O filme de Pedro Bial e D’Alincourt é de uma grande felicidade em captar o espírito performático de Mautner e abrir veredas para melhor compreendê-lo. Mautner é um tesouro semi-escondido na cultura brasileira: poeta, músico, pintor, filósofo, performer. Quem o conhece de fato além dos iniciados? Sem didatismo nem camisa-de-força biográfica, o doc faz esse serviço com graça e competência.
É um doc-show assumido. Nos muitos números musicais em que Mautner se apresenta com uma banda afiadíssima e participações de Caetano e Gil, assim como nas conversas gravadas numa estranha sala cheia de poltronas e móbiles – onde as pessoas falam frequentemente para “ninguém” –, rola um certo clima de estúdio de televisão, algo que tende a apequenar esteticamente as cenas. No entanto, esse handicap é sobejamente suplantado por uma indisciplina interna, uma impressão de caos (ou “kaos”) organizado que preenche tudo com a inteligência e a solenidade irônica do personagem.
Mautner ora aparece lendo trechos de suas memórias, O Filho do Holocausto, ora cantando ou declamando em clima de cabaré filosófico, ora trocando ideias com gente querida.
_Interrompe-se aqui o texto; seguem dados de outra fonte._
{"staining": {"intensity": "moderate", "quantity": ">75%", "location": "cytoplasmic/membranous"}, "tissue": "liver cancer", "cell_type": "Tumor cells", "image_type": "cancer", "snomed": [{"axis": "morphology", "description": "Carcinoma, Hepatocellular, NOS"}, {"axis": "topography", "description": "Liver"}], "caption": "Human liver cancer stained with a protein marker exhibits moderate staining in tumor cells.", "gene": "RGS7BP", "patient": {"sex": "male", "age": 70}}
A conversa com a filha Amora sobre os “micos” que ela pagou na infância por causa do pai está entre os momentos antológicos desse tipo de “papo-família” em documentários. O encontro com Gil e Caetano diante das imagens de O Demiurgo, piração filmada em Londres, 1970, é outra passagem fadada ao inesquecível. De uma ponta à outra, o filme diverte e adensa o perfil de Mautner, esse extremista de centro que tomou as ideologias como um parque de diversões.
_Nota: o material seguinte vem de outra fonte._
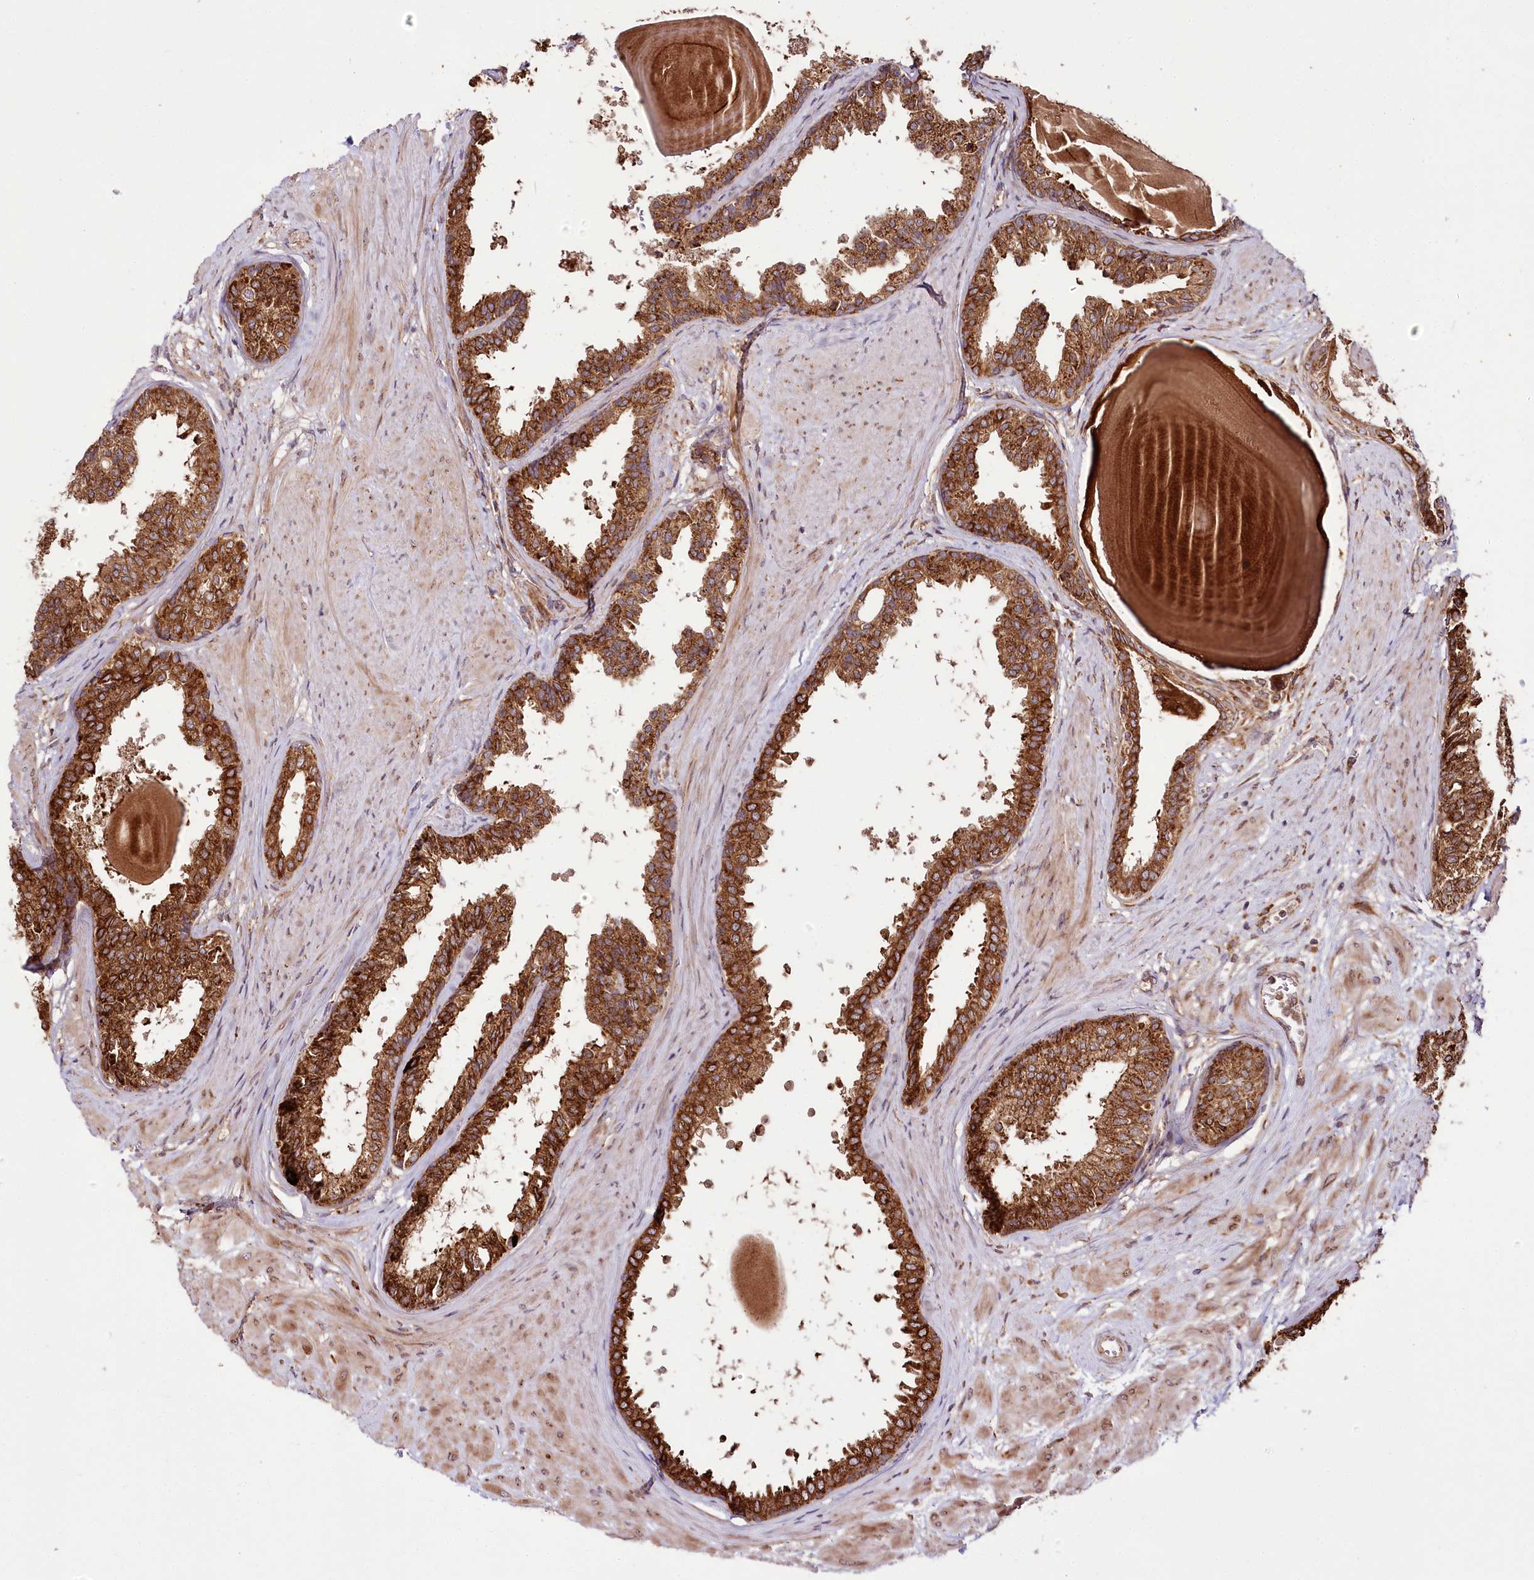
{"staining": {"intensity": "strong", "quantity": ">75%", "location": "cytoplasmic/membranous"}, "tissue": "prostate", "cell_type": "Glandular cells", "image_type": "normal", "snomed": [{"axis": "morphology", "description": "Normal tissue, NOS"}, {"axis": "topography", "description": "Prostate"}], "caption": "About >75% of glandular cells in normal prostate demonstrate strong cytoplasmic/membranous protein positivity as visualized by brown immunohistochemical staining.", "gene": "RAB7A", "patient": {"sex": "male", "age": 48}}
O roteiro e a montagem são excelentes. Tiram partido de frases, canções e materiais de arquivo para construir um ensaio documental. As cenas de arquivo têm um papel criativo logo no início, quando imagens da II Guerra, ao som de Lágrimas Negras, marcam o ponto inicial de todas as obsessões do “filho do Holocausto”. Ou mais adiante, quando uma apresentação de palhaços num estádio de futebol comenta ironicamente o relato de uma briga (quase fatal) por causa do Corinthians.
Mas o melhor de tudo é a liberdade que Mautner e o filme se autoconcedem para aprofundar, sempre em tom de performance, o que existe de grave, complexo e ambíguo na persona desse pensador incansável.